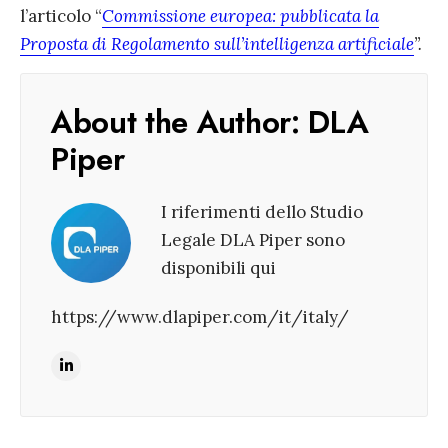
l’articolo “
Commissione europea: pubblicata la
Proposta di Regolamento sull’intelligenza artificiale
”.
About the Author:
DLA
Piper
I riferimenti dello Studio
Legale DLA Piper sono
disponibili qui
https://www.dlapiper.com/it/italy/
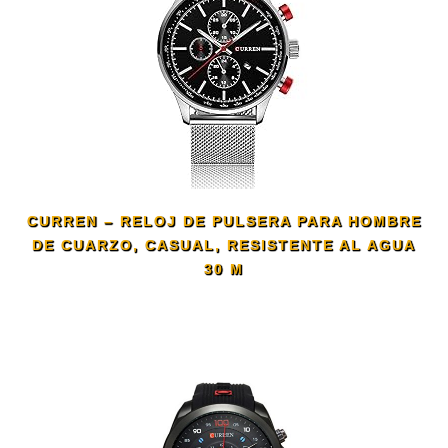
CURREN – RELOJ DE PULSERA PARA HOMBRE
DE CUARZO, CASUAL, RESISTENTE AL AGUA
30 M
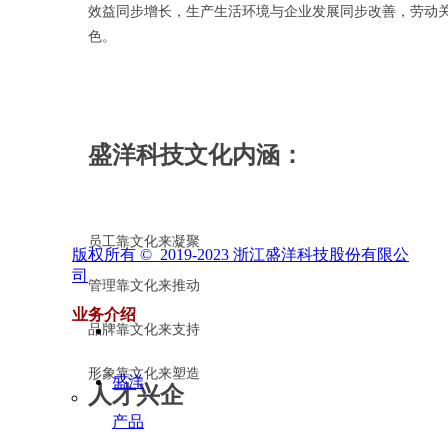
效益同步增长，生产生活环境与企业发展同步改善，劳动关
色。
盛洋科技文化内涵：
员工靠文化来凝聚
版权所有 ©  2019-2023
浙江盛洋科技股份有限公
司
管理靠文化来推动
业务介绍
品牌靠文化来支持
形象靠文化来塑造
盛洋
人才兴企
产品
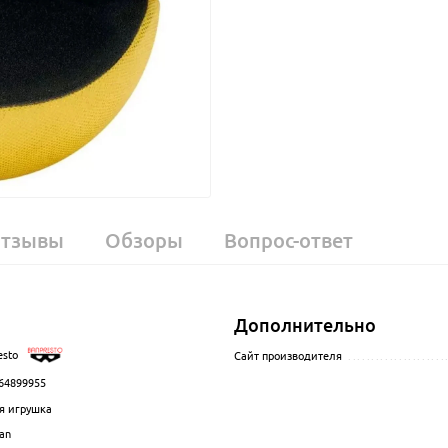
тзывы
Обзоры
Вопрос-ответ
Дополнительно
esto
.................................................................................................
Сайт производителя
.....................
64899955
.................................................................................................
я игрушка
................................................................................................
an
................................................................................................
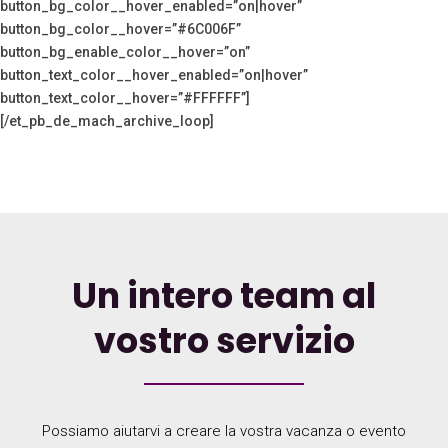
button_bg_color__hover_enabled=”on|hover”
button_bg_color__hover=”#6C006F”
button_bg_enable_color__hover=”on”
button_text_color__hover_enabled=”on|hover”
button_text_color__hover=”#FFFFFF”]
[/et_pb_de_mach_archive_loop]
Un intero team al
vostro servizio
Possiamo aiutarvi a creare la vostra vacanza o evento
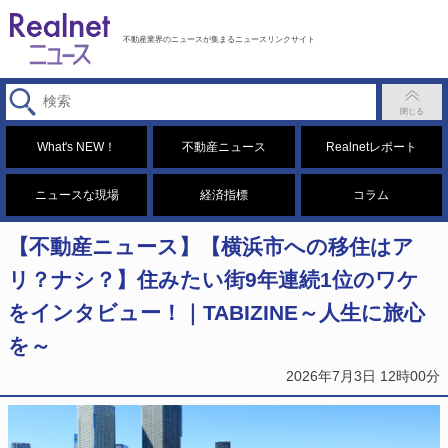
不動産業界のニュースが集まるニュースリンクサイト
What's NEW！
不動産ニュース
Realnetレポート
ニュースな現場
経済指標
コラム
【不動産ニュース】【横浜市への移住はア
リ？ナシ？】住みたい街9年連続1位のワケ
をインタビュー！｜TABIZINE～人生に旅心
を～
2026年7月3日 12時00分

※ ※ ※

TASK STATEMENT ->
Leave every picture out and output the records exactly.

COMPLETED TASK ->
l’articolo “
Commissione europea: pubblicata la
Proposta di Regolamento sull’intelligenza artificiale
”.
About the Author:
DLA
Piper
I riferimenti dello Studio
Legale DLA Piper sono
disponibili qui
https://www.dlapiper.com/it/italy/
CURREN – RELOJ DE PULSERA PARA HOMBRE
DE CUARZO, CASUAL, RESISTENTE AL AGUA
30 M
效益同步增长，生产生活环境与企业发展同步改善，劳动关
色。
盛洋科技文化内涵：
员工靠文化来凝聚
版权所有 ©  2019-2023
浙江盛洋科技股份有限公
司
管理靠文化来推动
业务介绍
品牌靠文化来支持
形象靠文化来塑造
盛洋
人才兴企
产品
тзывы
Обзоры
Вопрос-ответ
Дополнительно
esto
.................................................................................................
Сайт производителя
.....................
64899955
.................................................................................................
я игрушка
................................................................................................
an
................................................................................................
button_bg_color__hover_enabled=”on|hover”
button_bg_color__hover=”#6C006F”
button_bg_enable_color__hover=”on”
button_text_color__hover_enabled=”on|hover”
button_text_color__hover=”#FFFFFF”]
[/et_pb_de_mach_archive_loop]
Un intero team al
vostro servizio
Possiamo aiutarvi a creare la vostra vacanza o evento
不動産業界のニュースが集まるニュースリンクサイト
What's NEW！
不動産ニュース
Realnetレポート
ニュースな現場
経済指標
コラム
【不動産ニュース】【横浜市への移住はア
リ？ナシ？】住みたい街9年連続1位のワケ
をインタビュー！｜TABIZINE～人生に旅心
を～
2026年7月3日 12時00分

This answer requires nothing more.